Дорош поднял на нее глаза, и брови его в безмолвной усмешке поползли вверх.
– Это еще почему?
– Не представляю, как можно всю жизнь прожить с одним человеком! Мужчина засмеялся.
– Ну, живут же как-то люди. И кажутся вполне счастливыми. И вообще, что за феминистские замашки? Все девушки стремятся выйти замуж, и ты выйдешь, вон, за Лешку своего и выйдешь!
– Ну, разве что за Лешку! – с самым серьезным видом заявила Полянская, не сводя с него глаз.
Улыбка коснулась его красивых губ, а Злата закусила губу. Почему-то ей ужасно хотелось, чтобы он ревновал. Но Дорош больше ничего не добавил, как будто разгадав замысел девушки, или ему просто не хотелось и дальше развивать эту тему. Он туго забинтовал ее ногу.
– Ну вот! Теперь давай, беги, приведи себя в порядок! – сказал он, поднимаясь на ноги.
– Очень остроумно! – съязвила девушка и показала ему язык. Тяжело поднявшись, она захромала к дверям.
– Ты уйдешь? – обернулась она на полпути.
– Ты хочешь, чтобы я ушел? – вопросом на вопрос ответил он, и уголок его губ пополз вверх, отчего на щеке тут же заиграла ямочка.
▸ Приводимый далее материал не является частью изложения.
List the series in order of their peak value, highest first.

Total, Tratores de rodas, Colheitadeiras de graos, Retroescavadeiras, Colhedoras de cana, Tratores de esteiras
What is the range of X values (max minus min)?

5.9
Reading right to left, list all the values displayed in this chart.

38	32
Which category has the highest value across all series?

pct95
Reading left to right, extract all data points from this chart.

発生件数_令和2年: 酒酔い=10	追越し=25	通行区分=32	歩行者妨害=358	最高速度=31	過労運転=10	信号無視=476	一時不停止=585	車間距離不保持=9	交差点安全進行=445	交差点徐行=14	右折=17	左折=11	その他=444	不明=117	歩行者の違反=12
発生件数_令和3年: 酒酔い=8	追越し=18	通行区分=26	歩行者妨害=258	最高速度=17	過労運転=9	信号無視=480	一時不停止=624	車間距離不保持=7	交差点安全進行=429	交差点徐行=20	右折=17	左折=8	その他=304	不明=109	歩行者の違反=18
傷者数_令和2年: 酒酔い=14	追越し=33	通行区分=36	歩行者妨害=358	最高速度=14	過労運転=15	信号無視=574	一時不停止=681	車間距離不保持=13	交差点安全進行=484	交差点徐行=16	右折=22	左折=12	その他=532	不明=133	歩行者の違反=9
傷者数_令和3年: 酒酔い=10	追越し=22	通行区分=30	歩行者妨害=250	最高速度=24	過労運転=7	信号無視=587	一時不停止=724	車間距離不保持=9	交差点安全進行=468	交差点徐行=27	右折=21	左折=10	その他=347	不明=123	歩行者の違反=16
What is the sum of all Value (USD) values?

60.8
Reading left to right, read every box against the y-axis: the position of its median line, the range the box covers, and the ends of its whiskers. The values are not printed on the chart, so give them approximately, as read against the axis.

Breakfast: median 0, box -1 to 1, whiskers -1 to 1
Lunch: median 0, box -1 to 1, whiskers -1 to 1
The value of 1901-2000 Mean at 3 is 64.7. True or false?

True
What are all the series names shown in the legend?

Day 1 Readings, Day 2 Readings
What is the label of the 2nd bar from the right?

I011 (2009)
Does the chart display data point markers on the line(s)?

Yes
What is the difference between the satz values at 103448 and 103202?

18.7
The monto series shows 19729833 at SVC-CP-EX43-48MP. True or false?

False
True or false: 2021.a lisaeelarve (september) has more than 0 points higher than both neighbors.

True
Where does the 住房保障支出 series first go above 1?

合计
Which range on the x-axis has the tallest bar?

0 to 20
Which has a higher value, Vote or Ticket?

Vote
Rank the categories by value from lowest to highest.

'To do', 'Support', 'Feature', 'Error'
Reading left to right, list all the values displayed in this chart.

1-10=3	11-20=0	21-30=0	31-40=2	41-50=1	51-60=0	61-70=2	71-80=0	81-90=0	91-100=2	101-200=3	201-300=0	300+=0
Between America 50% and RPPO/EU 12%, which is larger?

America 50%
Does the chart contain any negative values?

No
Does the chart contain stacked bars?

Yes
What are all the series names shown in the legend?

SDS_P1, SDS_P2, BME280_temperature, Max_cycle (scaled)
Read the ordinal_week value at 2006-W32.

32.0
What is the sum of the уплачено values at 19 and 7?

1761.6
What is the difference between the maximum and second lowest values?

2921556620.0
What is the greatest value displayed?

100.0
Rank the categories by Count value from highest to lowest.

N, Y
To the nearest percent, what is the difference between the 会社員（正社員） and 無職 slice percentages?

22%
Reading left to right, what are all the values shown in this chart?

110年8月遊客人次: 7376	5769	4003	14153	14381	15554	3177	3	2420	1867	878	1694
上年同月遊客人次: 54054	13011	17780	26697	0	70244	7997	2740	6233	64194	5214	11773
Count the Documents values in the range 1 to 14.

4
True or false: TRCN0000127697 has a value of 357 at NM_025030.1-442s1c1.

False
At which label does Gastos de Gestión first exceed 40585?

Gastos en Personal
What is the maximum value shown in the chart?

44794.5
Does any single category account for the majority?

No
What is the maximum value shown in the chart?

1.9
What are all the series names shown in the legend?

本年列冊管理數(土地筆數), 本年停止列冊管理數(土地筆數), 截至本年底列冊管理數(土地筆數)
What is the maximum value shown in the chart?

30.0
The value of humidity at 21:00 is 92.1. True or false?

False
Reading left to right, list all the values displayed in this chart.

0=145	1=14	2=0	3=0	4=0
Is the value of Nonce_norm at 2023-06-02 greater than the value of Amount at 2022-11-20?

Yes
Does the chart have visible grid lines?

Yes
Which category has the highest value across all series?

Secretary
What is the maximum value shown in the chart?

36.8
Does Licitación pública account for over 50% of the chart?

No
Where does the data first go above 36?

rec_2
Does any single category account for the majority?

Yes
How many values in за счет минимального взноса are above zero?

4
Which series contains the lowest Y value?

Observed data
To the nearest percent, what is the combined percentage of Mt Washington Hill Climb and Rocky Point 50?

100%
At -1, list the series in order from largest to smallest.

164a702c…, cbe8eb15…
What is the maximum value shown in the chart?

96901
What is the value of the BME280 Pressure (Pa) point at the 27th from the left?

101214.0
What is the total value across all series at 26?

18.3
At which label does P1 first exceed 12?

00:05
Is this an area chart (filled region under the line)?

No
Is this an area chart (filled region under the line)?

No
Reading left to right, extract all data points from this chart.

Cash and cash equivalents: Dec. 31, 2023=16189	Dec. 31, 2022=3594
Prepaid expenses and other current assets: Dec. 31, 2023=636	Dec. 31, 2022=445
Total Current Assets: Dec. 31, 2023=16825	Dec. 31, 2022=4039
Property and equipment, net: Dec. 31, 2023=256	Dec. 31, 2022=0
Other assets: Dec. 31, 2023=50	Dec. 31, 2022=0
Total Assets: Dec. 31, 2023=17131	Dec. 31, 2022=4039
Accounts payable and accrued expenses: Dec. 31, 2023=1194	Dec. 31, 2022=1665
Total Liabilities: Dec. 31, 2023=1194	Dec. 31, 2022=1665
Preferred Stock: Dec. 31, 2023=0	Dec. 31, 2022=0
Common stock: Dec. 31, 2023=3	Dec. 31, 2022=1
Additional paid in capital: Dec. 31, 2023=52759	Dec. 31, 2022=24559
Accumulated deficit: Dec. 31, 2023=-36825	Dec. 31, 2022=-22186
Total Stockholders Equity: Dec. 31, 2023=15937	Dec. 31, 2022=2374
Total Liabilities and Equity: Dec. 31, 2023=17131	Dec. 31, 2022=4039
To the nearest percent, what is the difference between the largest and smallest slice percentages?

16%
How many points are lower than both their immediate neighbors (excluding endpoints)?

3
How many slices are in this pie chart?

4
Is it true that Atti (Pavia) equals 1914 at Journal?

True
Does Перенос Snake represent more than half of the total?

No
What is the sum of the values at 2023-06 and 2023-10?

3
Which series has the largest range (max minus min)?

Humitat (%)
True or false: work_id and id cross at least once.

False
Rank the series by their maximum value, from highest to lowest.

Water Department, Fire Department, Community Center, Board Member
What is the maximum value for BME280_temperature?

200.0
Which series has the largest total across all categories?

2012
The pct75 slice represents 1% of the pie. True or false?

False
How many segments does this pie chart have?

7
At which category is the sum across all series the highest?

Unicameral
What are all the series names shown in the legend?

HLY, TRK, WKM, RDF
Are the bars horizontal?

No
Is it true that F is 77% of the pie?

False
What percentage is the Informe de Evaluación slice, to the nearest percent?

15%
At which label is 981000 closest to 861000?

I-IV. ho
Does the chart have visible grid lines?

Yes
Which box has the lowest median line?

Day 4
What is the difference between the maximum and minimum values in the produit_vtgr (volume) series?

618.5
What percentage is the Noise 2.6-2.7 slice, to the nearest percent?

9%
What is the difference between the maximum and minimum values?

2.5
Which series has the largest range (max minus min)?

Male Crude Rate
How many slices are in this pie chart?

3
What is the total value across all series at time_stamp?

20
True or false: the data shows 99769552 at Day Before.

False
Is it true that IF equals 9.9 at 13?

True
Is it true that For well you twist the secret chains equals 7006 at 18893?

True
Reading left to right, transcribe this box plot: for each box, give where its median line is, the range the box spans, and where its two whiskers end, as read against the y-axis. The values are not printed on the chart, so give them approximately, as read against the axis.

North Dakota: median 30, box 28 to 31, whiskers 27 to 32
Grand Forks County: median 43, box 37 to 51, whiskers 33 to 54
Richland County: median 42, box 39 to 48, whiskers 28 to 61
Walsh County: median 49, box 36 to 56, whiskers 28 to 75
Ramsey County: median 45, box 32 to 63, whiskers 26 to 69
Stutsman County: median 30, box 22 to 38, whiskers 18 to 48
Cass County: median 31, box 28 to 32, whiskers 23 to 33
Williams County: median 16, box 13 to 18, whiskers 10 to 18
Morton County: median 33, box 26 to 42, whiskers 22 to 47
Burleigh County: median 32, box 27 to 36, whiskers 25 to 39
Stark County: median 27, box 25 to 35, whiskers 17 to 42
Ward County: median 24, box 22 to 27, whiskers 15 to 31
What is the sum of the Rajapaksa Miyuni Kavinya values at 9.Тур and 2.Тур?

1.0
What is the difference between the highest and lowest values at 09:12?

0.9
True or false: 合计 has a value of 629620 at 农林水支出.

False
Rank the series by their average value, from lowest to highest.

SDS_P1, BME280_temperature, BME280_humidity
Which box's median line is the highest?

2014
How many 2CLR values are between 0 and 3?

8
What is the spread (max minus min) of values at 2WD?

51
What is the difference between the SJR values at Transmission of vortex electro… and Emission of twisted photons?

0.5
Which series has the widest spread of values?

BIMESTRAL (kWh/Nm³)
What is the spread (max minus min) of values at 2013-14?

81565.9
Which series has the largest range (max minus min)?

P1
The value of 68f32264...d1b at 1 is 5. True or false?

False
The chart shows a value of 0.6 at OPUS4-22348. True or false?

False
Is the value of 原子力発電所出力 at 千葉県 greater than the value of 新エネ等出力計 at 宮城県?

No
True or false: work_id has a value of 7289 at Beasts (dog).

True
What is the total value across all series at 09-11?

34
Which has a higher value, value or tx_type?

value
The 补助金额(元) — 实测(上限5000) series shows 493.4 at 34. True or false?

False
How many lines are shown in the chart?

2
– Поставь чайник. Выпьем чая, надо же мне как-то отблагодарить тебя за помощь! – небрежно бросила она и поковыляла дальше.
Дорош хмыкнул.
– Чаем она собралась расплатиться… – негромко пробормотал он, но не настолько, чтобы Злата не смогла услышать.
Вытаскивая одежду из шкафа, Злата увидела, как дрожат ее руки. Впрочем, это неудивительно после всего пережитого сегодня. Она вообще-то чуть не погибла и крови много потеряла. Жалкие оправдания! Она прекрасно знала: все это не в счет! Главная причина ее состояния была, конечно же, в Дороше. Это от его близкого присутствия ее бил озноб. Это от его прикосновений так колотилось сердце. Это от предвкушения чего-то необыкновенного, волшебного, того, что вот-вот должно произойти, судорогой сводило живот.
Задвинув шторки в комнате, девушка сбросила с себя грязную одежду и надела простенький трикотажный сарафанчик голубовато-серого цвета с двумя кармашками впереди. Конечно, ей не очень-то и хотелось щеголять перед мужчиной полураздетой, но джинсы или любые штанишки она вряд ли смогла бы натянуть на раненую ногу. Быстро распустив волосы, она расчесала их и собрала в высокий хвост. Теперь оставалось только умыться – и она почти в порядке.